Roast Pumpkin & Chicken Risotto

 

 

 

 

 

 

 

Roast Pumpkin and Chicken Risotto

Serves: 4-6

Roast Pumpkin & Chicken Risotto

Ingredients:

  • 400g butternut pumpkin
  • 600g chicken breast
  • 1/2 leek
  • 1 tablespoon minced garlic
  • 1 cup Arborio rice
  • 2 teaspoons chicken stock powder
  • 4 cups water
  • 100g mushrooms
  • 60g baby spinach leaves
  • 3/4 cup grated parmesan cheese (optional)

 

Method:

  • Preheat your oven to 180 degrees Celsius
  • Peel and dice the pumpkin into about 1-1.5cm cubes and roast for 30 minutes until they start getting golden and dewy, remove from the oven and set aside
  • Prepare all of the other ingredients; finely chop the leek, cut the chicken into cubes the same size as the pumpkin, finely dice the mushrooms and roughly chop the baby spinach
  • In stock pot add in tablespoon rice bran oil, garlic and leek and sauté the leek until because wilted, add in the chicken then continue to stir until all the chicken is browned off and sealed then add the rice stirring for a couple minutes to heat the rice
  • Pour in 1 cup of water and the 2 chicken stock pots and continue to stir to stop the ingredients from sticking to the bottom of the pan, add in another cup of liquid and also add in the roast pumpkin and the mushrooms.

STORED RECORDS:
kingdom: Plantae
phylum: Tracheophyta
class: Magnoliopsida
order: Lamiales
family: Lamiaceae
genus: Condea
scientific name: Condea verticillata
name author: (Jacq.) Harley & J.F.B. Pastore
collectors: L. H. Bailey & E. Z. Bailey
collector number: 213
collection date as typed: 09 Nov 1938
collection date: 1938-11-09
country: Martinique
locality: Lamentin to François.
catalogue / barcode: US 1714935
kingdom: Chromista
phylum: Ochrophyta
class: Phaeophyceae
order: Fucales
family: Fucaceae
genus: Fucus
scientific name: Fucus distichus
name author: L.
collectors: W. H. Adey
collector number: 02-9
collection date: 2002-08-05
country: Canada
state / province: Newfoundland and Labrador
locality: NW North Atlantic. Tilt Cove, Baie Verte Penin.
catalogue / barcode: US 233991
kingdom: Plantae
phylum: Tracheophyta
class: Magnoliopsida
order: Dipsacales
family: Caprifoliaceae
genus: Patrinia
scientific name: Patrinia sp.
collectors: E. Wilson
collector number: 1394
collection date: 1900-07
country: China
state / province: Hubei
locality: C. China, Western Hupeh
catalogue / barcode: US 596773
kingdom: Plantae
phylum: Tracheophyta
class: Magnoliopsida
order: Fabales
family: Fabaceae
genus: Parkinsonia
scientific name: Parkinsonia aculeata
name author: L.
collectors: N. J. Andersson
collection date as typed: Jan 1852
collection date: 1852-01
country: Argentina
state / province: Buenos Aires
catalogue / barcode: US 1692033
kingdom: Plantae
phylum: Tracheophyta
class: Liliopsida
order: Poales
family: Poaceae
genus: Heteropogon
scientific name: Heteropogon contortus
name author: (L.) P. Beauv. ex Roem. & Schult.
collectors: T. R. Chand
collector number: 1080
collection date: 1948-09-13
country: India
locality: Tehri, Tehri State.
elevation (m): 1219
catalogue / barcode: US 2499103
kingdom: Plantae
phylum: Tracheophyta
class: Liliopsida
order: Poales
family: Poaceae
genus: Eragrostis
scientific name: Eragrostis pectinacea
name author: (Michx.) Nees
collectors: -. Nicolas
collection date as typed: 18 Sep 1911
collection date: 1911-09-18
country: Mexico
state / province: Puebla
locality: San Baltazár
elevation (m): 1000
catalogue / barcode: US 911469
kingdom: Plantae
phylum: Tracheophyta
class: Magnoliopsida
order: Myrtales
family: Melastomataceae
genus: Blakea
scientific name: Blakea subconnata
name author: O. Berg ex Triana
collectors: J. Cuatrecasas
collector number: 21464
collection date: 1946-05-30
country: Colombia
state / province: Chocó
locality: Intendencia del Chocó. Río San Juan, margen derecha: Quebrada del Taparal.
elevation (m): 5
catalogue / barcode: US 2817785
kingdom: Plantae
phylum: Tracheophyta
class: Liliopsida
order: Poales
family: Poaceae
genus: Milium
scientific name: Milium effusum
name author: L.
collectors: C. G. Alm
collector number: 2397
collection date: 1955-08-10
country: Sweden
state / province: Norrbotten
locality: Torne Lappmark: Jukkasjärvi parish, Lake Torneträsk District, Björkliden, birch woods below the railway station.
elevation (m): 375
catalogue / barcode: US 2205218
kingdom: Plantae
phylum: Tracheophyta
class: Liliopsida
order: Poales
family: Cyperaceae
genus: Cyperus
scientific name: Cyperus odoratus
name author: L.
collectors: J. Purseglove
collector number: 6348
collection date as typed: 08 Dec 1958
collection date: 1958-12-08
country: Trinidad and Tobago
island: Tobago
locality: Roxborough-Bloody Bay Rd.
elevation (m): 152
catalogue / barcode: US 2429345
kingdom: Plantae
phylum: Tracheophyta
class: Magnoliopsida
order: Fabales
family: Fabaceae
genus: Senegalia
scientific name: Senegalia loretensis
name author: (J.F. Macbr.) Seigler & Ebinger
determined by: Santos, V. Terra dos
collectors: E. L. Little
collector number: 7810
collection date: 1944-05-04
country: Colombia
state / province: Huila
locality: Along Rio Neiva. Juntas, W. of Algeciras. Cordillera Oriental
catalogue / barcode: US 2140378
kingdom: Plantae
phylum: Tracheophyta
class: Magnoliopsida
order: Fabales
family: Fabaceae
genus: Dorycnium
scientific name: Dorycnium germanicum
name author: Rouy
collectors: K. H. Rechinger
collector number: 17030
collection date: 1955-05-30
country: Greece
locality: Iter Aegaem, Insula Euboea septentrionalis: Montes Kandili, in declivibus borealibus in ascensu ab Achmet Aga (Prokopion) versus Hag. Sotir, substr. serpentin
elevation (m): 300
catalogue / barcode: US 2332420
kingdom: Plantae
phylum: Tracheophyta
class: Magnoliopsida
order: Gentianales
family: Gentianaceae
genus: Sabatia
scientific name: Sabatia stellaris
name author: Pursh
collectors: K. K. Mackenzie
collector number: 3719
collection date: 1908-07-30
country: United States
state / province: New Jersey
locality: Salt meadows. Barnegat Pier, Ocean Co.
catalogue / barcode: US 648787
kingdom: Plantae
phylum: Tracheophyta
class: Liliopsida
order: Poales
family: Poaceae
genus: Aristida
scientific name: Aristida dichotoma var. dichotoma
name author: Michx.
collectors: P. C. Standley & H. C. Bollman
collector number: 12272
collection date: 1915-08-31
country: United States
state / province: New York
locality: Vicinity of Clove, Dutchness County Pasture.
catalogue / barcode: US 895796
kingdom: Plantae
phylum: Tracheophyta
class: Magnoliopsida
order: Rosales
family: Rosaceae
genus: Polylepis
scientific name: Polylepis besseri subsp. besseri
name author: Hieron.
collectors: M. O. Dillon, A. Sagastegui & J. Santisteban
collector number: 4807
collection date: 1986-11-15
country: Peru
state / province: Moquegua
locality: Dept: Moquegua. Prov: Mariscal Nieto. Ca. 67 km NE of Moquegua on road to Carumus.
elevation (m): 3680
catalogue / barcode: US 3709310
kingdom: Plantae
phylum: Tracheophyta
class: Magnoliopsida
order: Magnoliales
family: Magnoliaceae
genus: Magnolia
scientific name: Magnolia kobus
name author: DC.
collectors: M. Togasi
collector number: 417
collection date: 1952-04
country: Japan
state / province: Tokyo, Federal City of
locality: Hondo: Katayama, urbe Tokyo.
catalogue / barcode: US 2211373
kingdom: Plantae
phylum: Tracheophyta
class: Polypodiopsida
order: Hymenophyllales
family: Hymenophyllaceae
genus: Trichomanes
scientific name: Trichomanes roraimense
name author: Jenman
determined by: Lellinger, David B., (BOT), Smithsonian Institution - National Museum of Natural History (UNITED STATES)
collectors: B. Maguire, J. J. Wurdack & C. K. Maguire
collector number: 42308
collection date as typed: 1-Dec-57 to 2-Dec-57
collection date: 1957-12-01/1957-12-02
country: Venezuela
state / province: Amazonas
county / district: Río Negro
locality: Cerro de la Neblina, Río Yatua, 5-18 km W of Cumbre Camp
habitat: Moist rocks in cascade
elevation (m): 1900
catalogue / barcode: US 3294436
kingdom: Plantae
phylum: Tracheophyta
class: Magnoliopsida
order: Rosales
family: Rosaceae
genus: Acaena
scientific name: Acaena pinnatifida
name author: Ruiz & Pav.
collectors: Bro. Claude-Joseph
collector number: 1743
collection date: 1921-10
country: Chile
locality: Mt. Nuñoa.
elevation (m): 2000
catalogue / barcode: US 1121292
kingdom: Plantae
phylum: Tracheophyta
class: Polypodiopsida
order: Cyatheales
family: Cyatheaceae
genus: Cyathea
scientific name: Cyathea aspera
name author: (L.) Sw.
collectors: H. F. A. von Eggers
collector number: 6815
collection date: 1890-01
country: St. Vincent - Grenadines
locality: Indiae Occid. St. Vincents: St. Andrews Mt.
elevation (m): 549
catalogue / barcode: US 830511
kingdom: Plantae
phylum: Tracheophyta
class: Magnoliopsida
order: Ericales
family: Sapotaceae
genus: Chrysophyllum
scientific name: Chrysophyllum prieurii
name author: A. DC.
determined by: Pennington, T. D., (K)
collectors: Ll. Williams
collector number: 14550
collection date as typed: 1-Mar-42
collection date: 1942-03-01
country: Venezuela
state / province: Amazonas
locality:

WHAT IS BEING ASKED:
Answer these questions using the pumpkin and chicken risotto recipe:
1. How many people does the recipe serve?
2. How much baby spinach does it call for?
3. To what temperature should the oven be preheated?
This listing comes from a different source than the recipe.

ANSWER IN FULL:
1. 4-6
2. 60g
3. 180 degrees Celsius